◆ EXCERPT PROVIDED:
○ ○ ○ ○
Usage in Wave Execution

# After collecting subagent results
for id in "${TASK_NAMES[@]}"; do
  # Run quality gate on each subagent's output
  if quality-gate.sh "$TMPDIR/$id-worktree" "$RESULTS_DIR" "${TASK_WRITES[$id]}" "medium"; then
    # Merge changes
    git merge "subagent/$id" --no-edit
  else
    # Retry once, then abandon
    FAILED_TASKS+=("$id")
  fi
done

# Only proceed if all tasks passed quality gate
if [[ ${#FAILED_TASKS[@]} -gt 0 ]]; then
  echo "❌ Wave failed quality gate for: ${FAILED_TASKS[*]}"
  # Retry or handle inline
fi

Decision Matrix

Integration with Retry

When retrying a failed quality gate:

retry_with_quality_context() {
  local id="$1"
  local original_prompt="$2"
  local quality_report=$(cat "$RESULTS_DIR/$id/quality_report.txt")
  
  RETRY_PROMPT="$original_prompt

QUALITY GATE FAILED (Score: $(cat $RESULTS_DIR/$id/quality_score)/10)

Issues to fix:
$quality_report

Please address these issues and ensure:
1. Only modify the declared target files
2. All validation passes (typecheck, lint, tests)
3. Keep changes focused and proportional to the task"

  # Retry with enhanced prompt
  timeout 300 $AGENT_CMD "$RETRY_PROMPT" > "$TMPDIR/$id.retry.out" 2>&1
}

Rules

1. Score < 6 = Reject - Don't merge low-quality changes
2. Retry once - Give subagent a chance to fix with context
3. After 2 failures, do inline - Parent takes over
4. Log all scores - Track quality trends across waves
5. Fail fast - Reject early, don't waste time on bad output

4g. Cost & Budget Management

Prevent runaway costs by tracking token usage and enforcing budgets.

Subagent fans-out can quickly consume credits if unchecked. Use the cost tracker to monitor spend.

Budget Tiers

Implementation

Use skill/cost-tracker.sh in your loop:

source skill/cost-tracker.sh

# Check budget before spawning
if ! check_budget; then
  echo "Budget exceeded!"
  exit 1
fi

# Track after completion
track_usage "claude-3-sonnet" $INPUT_TOKS $OUTPUT_TOKS "$TASK_ID"

See skill/references/cost-management.md for full details.

4h. Proceed to next wave

Clear PIDs, spawn the next wave's tasks (whose dependencies are now met), repeat 4a-4f.

Advanced Patterns

See references/orchestration.md for:

• Git worktree isolation (parallel writes to overlapping files)
• Chained pipelines (researcher → planner → executor)
• Structured JSON output collection and manifests
• Throttle governors and resource limits
• Streaming results as they complete

Rules

1. Discover, don't assume — always check --help before using any CLI flags.
2. Max 6 concurrent subagents — more causes resource contention.
3. Always timeout — timeout 300 (5 min) default, adjust per task complexity.
4. Disjoint writes only — never let two subagents write the same file in the same wave.
5. Verify every wave — run typecheck/tests/lint before proceeding.
6. Full context in every prompt — subagents have zero memory of the parent session.
7. Retry once, then do it yourself — don't retry-loop.
8. Prefer fewer, larger tasks — process spawn overhead is real.
○ ○ ○ ○
◆ PARTS OF THE EXERCISE:
a. Copy the excerpt starting with "4. Disjoint writes" and going on through "the parent session.", replacing "subagents" with "workers".
b. List every topic the excerpt says can be found in references/orchestration.md.
c. Answer these questions from the excerpt:
(i) Below what score should changes be rejected?
(ii) What is the maximum number of concurrent subagents?
(iii) What default timeout does the excerpt give?
The lines after this excerpt are separate material.

◆ INFORMATION PROVIDED:
○ ○ ○ ○
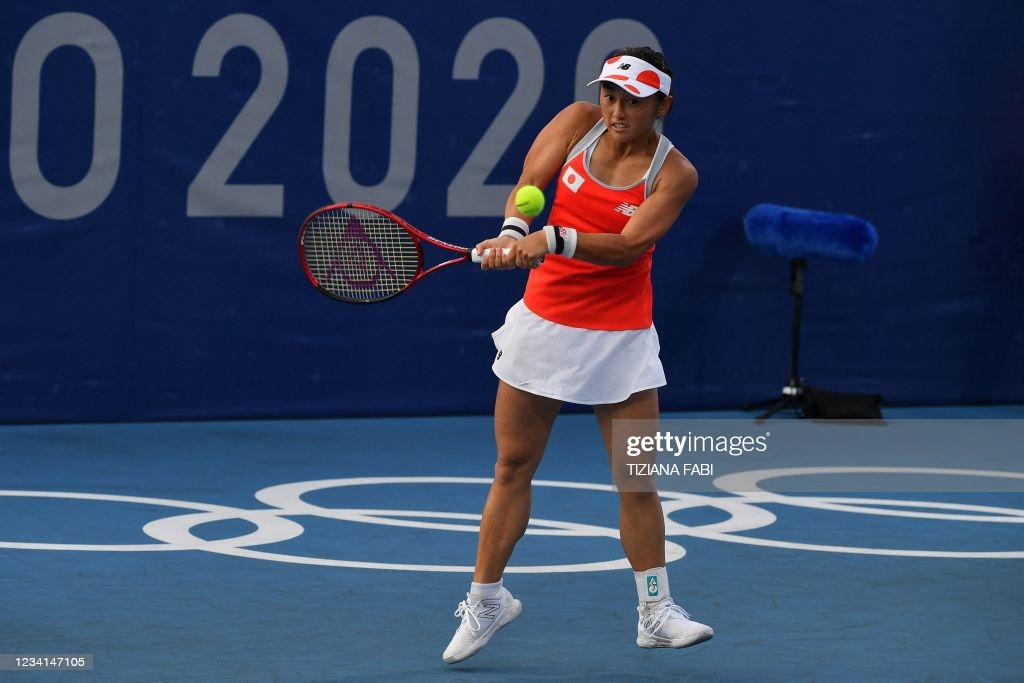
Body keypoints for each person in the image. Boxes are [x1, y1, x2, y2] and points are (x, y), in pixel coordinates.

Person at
○ ○ ○ ○
◆ TASK-BY-TASK RESULTS:
a.
4. Disjoint writes only — never let two workers write the same file in the same wave.
5. Verify every wave — run typecheck/tests/lint before proceeding.
6. Full context in every prompt — workers have zero memory of the parent session.

b.
- Git worktree isolation (parallel writes to overlapping files)
- Chained pipelines (researcher → planner → executor)
- Structured JSON output collection and manifests
- Throttle governors and resource limits
- Streaming results as they complete

c.
(i) 6
(ii) 6
(iii) timeout 300 (5 min)